Rape and sexual violence are considered war crimes and contrary to international humanitarian law. Both the Prosecutor General of Ukraine and the International Criminal Court have announced that they will launch an investigation into allegations of sexual violence. But the remote possibility of justice does not serve the fear of Ukrainian women about what might happen in a war that is still far from over.

Search for contraceptives between explosions

Antonina Medvedchuk, 31, says that when she heard the sound of bombing on the first day of the war, the first thing she took before leaving for Kiev was a condom and scissors used as a defensive weapon. “Instead of a first aid kit, I resorted to emergency contraception every break between the bombing and the curfew,” she said. “My mother tried to calm me down, ‘This war is not like that, they no longer exist, they are from old movies’ … I have been a feminist for eight years. “I cried silently because all wars are like that.”

Ukrainian women are not the only ones facing the threat of Russian soldiers. In Vinnytsia, a city in western Ukraine, a teacher reported to police that a member of the Territorial Defense Service dragged him to a school library to rape him. He was then arrested.

Organizations such as La Strada Ukraine and the national network Taller Feminista disseminate information online about medical, legal, and psychological assistance available to victims of sexual violence with local authorities. They are also seeking safe havens for women and girls fleeing war and domestic violence.
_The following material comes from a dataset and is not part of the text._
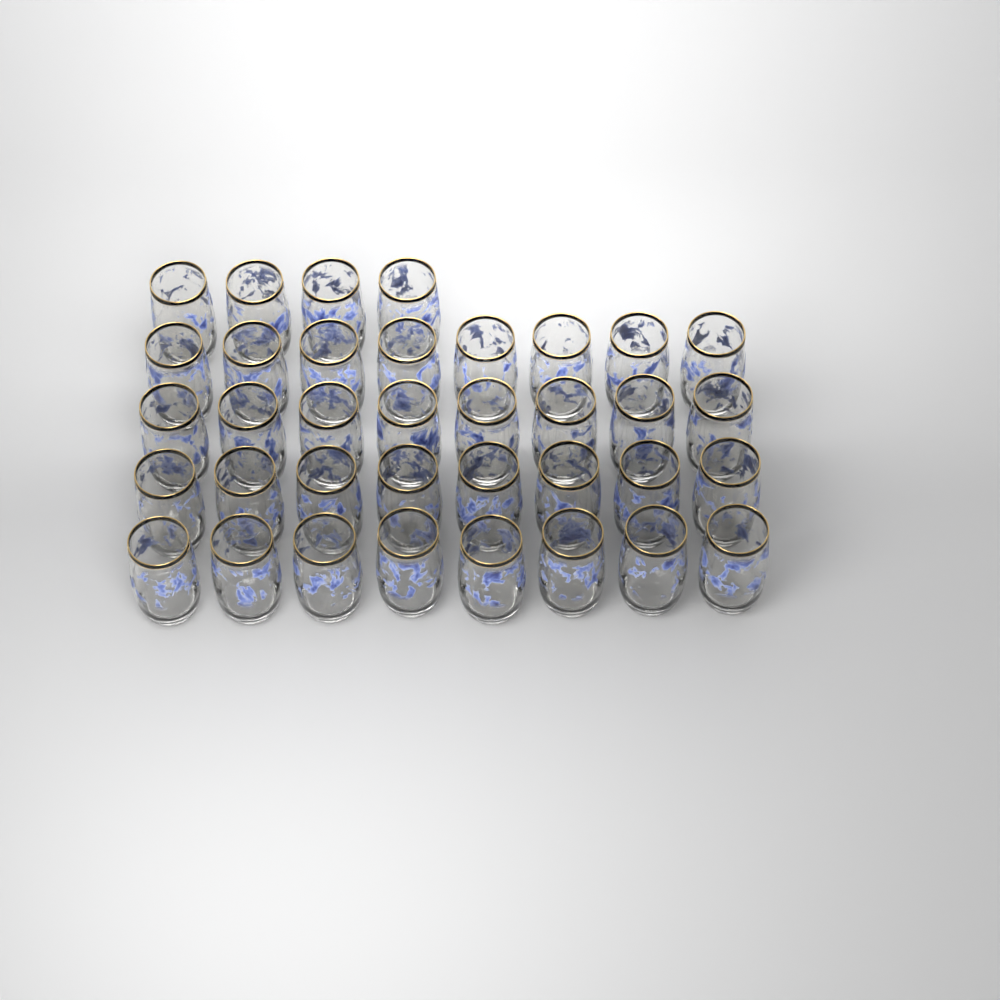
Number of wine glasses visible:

The fear is that the trauma caused by the use of rape as a weapon will cause deep suffering in Ukrainian society in the coming years.

“When a woman walks in, she seems safe, she is far from a gun and the man who raped her,” said Sasha Kanzer, head of the foreign affairs department of the feminist workshop in Lviv, who has helped hundreds of people. IDP women and girls after the start of the war. But the trauma is the bomb inside him that haunts him. “The magnitude of what is happening now is heartbreaking,” he said.